Encima de mi cama vive una araña. Se llama Francisca pero ella prefiere que le llamen Paquita, dice que Francisca suena demasiado imponente para una araña de pequeño tamaño. Es verdad, Paquita es muy chiquitaja, con un moñito negro en su cabeza de alfiler y zapatillas de fieltro en cada una de sus ocho patas.

Ya no sé qué ponerme en los pies, se queja, todo me hace daño. La pobre tiene artrosis y aún así, qué dominio hilvanando, cómo teje Paquita.

Es que llevo toda la vida haciendo lo mismo, me sale mecánico, dice quitándose importancia porque normalmente es así, muy modesta y poco dada a querer llamar la atención. Claro que no todo son cualidades. En ocasiones, Paquita es una entrometida y una cotilla, sobre todo por las noches. La de veces que se lo he dicho: haz el favor, bonita, de no meterte en mis sueños y ponerte a enredar por ellos con tu seda pegajosa. Los líos que me armas, patilarga.

Esta noche,por ejemplo, ha mezclado la cara de un antiguo novio con la de mi padre, la casa donde vivía de pequeña con el Palacio de la Moncloa, me ha quitado los pies y en su lugar ha puesto unos huesos de jamón como los que se echan al caldo.

Ya está bien, Paquita, le he dicho al despertar ¿no tienes nada mejor qué hacer por las noches, no puedes atrapar moscas y mosquitos como todas la arañas? Vaya nochecita que me has dado, si sigues así te voy a dar un papirotazo que verás dónde te mando.

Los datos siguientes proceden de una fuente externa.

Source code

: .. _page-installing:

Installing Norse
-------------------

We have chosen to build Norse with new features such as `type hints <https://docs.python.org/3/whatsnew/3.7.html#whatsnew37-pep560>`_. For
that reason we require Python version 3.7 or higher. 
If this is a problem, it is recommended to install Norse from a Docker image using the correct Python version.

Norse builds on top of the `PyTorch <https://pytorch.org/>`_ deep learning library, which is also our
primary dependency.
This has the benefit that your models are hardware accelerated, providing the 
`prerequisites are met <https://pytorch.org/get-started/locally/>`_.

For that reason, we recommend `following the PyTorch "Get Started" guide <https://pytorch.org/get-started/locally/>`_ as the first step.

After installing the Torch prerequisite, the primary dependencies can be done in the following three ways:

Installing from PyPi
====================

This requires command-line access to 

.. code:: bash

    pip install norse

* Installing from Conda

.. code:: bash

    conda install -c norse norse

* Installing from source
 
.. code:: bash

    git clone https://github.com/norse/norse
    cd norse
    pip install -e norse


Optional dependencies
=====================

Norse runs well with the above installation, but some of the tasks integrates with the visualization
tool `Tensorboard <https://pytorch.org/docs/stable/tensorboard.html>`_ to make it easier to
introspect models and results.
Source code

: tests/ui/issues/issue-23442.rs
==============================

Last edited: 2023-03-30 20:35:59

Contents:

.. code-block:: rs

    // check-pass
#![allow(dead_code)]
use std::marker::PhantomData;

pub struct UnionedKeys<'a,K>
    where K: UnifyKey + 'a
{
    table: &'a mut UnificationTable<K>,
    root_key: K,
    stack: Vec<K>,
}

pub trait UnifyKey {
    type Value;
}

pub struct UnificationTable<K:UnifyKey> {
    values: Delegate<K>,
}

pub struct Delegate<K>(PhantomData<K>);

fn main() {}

Mi nombre completo es Francisca de Goya y Lucientes, me ha contestado tirándose el folio, al temer por su vida. Luego, como si con ella no fuera la cosa, se ha puesto a tejer su tapiz geométrico. Lo cierto es que una artista verdadera y me maravillan tanto sus obras que cómo voy a matarla, ni a ella ni a ninguna de sus amigas, sería un crimen de lesa aracnidad.